Before your eyes glaze over wondering why I’m spending so much time on a networking chip, bear with me. This isn’t just a chip announcement; it’s a milestone indicating that the differences in operational technology (OT) and information technology (IT) are finally converging. And once they converge it’s all going to be IP. The result will be a huge market for traditional IT vendors up and down the stack. It will also put traditional OT vendors on the defense.
This week brought Marvell’s announcement as well as the launch of the Arduino Opta programmable logic controller (PLC). The week before, we saw funding for a company that is building cloud-based PLCs as well as news of an alliance among multiple chip firms to create an open software stack that would bring OPC data from PLCs to the IT network. The goal is for OPC data from OT network to run over Ethernet on the FreeRTOS real-time operating system that’s popular in embedded electronics.
These announcements lay the groundwork to get more data from the industrial side of an operation into the IT side. With the launch of Opta, engineers working with industrial machines can now build prototypes that pull sensor data into the IT network. The Opta PLC can handle industrial protocols such as Modbus and SCADA, but also has Wi-Fi and Bluetooth radios. This isn’t something designed for deployment at scale in industrial settings, but it is a chance to get traditional embedded engineers comfortable with IP networks.
And they need that level of comfort. The Reddit page for PLCs is evenly split between those who are excited to try it out and those who would never ever bring any wireless device into their industrial environment, especially Wi-Fi. That said, there’s also some misunderstanding in the thread about the use of Wi-Fi. Many embedded engineers could be dragged into using Wi-Fi to export data from a PLC, but wouldn’t ever use it for sending communication from the sensors to the PLC and then back to the sensors.

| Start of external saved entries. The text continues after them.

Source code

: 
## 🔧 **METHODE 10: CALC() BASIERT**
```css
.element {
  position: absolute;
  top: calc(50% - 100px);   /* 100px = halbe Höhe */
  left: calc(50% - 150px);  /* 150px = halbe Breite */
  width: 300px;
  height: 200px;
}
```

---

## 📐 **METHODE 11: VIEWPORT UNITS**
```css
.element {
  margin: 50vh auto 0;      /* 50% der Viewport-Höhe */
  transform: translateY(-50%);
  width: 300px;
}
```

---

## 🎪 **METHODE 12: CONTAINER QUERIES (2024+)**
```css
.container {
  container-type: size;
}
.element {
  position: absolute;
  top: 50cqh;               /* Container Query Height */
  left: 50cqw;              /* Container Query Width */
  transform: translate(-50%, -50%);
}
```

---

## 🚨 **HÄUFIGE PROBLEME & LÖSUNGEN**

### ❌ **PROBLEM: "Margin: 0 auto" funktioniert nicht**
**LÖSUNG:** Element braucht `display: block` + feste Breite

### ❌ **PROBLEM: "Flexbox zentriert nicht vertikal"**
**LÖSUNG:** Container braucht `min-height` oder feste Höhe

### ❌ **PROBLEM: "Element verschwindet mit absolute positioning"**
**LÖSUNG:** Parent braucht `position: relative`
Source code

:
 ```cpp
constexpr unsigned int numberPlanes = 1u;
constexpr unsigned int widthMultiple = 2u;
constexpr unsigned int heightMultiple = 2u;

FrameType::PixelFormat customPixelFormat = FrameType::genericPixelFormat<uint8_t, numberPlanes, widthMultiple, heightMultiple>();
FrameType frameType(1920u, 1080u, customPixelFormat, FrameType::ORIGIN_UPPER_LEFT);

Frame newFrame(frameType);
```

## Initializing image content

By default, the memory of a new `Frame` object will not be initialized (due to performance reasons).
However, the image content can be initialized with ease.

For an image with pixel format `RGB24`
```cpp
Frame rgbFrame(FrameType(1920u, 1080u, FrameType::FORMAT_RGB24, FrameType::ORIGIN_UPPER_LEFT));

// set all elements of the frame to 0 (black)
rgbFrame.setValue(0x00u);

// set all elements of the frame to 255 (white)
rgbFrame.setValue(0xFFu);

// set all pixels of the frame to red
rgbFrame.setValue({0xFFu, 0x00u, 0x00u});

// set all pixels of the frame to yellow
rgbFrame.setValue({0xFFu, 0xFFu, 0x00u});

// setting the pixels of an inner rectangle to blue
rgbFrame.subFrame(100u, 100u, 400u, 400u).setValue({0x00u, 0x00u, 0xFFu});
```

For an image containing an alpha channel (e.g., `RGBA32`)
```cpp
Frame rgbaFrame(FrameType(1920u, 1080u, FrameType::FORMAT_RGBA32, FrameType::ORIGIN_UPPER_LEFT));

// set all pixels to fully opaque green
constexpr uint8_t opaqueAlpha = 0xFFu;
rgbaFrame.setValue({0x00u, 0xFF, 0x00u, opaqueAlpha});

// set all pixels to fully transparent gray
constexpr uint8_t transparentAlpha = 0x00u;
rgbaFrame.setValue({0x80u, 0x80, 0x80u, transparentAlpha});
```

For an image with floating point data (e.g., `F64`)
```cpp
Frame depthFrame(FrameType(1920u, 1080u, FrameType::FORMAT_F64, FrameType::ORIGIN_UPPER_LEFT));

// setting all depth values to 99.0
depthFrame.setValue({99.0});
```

One reason is because PLCs are used to control expensive and dangerous machines, and reliability and latency are mission critical. When it comes to the IIoT, lost or delayed packets can create safety issues. They can also end up costing companies lots of money if a machine doesn’t get the message to turn off in time. This is where Time-Sensitive Networking (TSN) comes into play. For years, companies have been pushing for TSN over Ethernet and even Wi-Fi to try to get embedded engineers and plant managers on board with IP technology. Marvell’s announcement means those efforts are finally bearing fruit.
But just how far will the embedded world go, and how fast? This is what I wonder as I report on efforts to bring TSN to Wi-Fi 7 for industrial Wi-Fi use cases and read about startups such as Software Defined Automation, which has raised $10 million for virtualized programmable logic controllers. It’s crazy to me that plant managers would want to manage their existing PLCs in the cloud, but because of events like COVID and a trend toward taking people out of factories, it will happen.
The embedded and industrial world has long been a laggard in the name of keeping manufacturing and other critical operations reliable and safe. But the IT world is hungry for new businesses, and the benefits of combining IT and OT are clear when the data from one side can fuel decisions made on the other side (and vice versa). The IT and the OT are converging, and it’s all happening on IP.